Exercise instructions
In the records below, find each line with the word "front" and copy it.

** Data section follows **

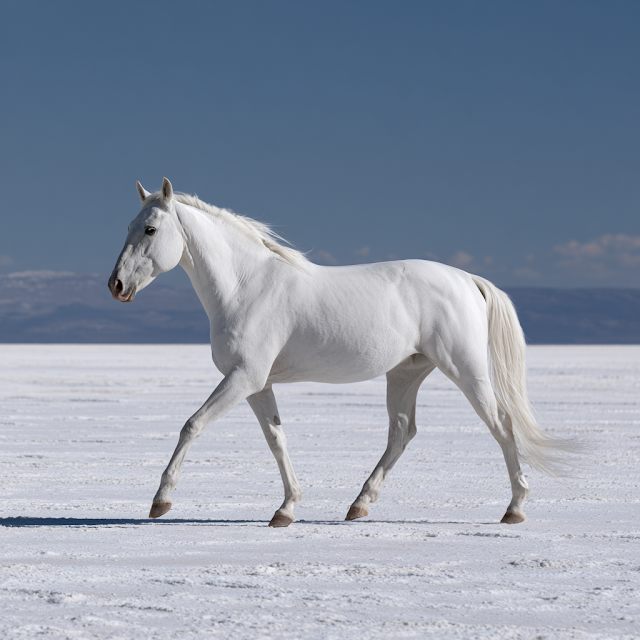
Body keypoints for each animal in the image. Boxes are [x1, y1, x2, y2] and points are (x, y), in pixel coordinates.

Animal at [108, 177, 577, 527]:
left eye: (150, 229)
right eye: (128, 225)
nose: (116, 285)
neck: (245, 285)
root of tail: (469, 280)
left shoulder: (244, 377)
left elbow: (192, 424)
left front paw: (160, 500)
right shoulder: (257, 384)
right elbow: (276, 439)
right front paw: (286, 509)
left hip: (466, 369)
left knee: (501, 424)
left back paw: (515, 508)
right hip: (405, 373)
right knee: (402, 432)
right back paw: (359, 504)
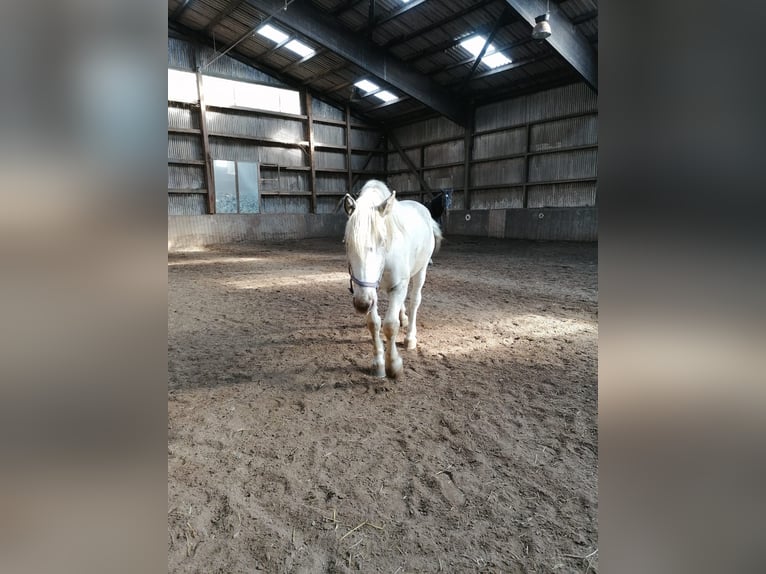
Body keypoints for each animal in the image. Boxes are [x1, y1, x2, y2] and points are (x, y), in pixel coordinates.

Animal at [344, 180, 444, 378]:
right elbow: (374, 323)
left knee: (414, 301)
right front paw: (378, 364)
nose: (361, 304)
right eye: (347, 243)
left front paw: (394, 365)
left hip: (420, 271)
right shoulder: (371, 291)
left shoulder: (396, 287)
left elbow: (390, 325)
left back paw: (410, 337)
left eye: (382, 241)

** End of Data section **
** Data section follows **

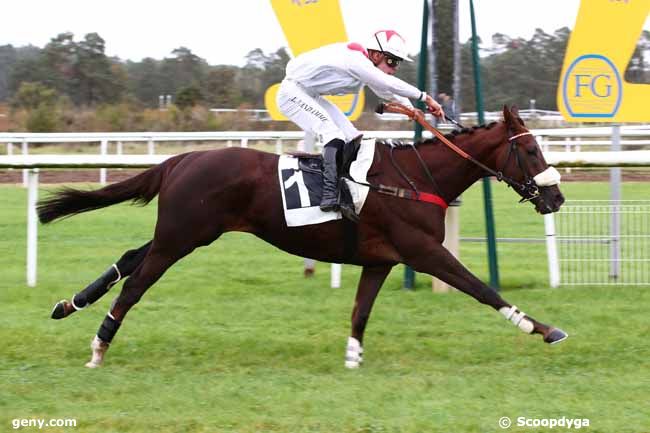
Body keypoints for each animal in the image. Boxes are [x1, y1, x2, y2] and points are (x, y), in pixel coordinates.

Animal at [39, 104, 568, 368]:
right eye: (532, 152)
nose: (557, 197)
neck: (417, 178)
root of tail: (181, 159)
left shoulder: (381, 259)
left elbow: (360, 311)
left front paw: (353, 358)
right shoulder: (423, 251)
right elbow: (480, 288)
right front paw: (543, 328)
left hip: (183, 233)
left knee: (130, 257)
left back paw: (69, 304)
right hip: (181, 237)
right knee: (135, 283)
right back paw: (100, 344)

** End of Data section **
** Data section follows **

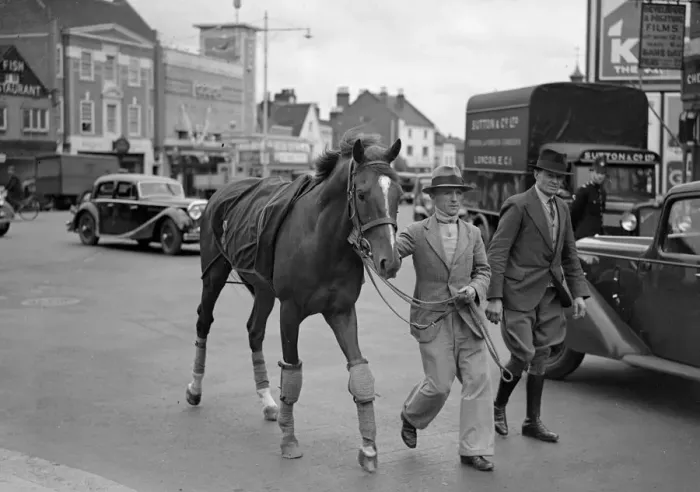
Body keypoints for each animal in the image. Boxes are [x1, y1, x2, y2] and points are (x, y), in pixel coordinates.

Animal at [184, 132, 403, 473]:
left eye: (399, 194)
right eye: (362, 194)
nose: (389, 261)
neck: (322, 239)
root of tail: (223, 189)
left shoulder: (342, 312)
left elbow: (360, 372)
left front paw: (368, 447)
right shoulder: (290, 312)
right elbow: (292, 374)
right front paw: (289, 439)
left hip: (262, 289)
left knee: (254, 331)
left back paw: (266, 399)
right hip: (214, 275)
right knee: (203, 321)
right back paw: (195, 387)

** End of Data section **

Your response
left front paw: (160, 500)
right front paw: (286, 509)
right front paw: (378, 364)
left front paw: (394, 365)
left front paw: (353, 358)
right front paw: (543, 328)
left front paw: (368, 447)
right front paw: (289, 439)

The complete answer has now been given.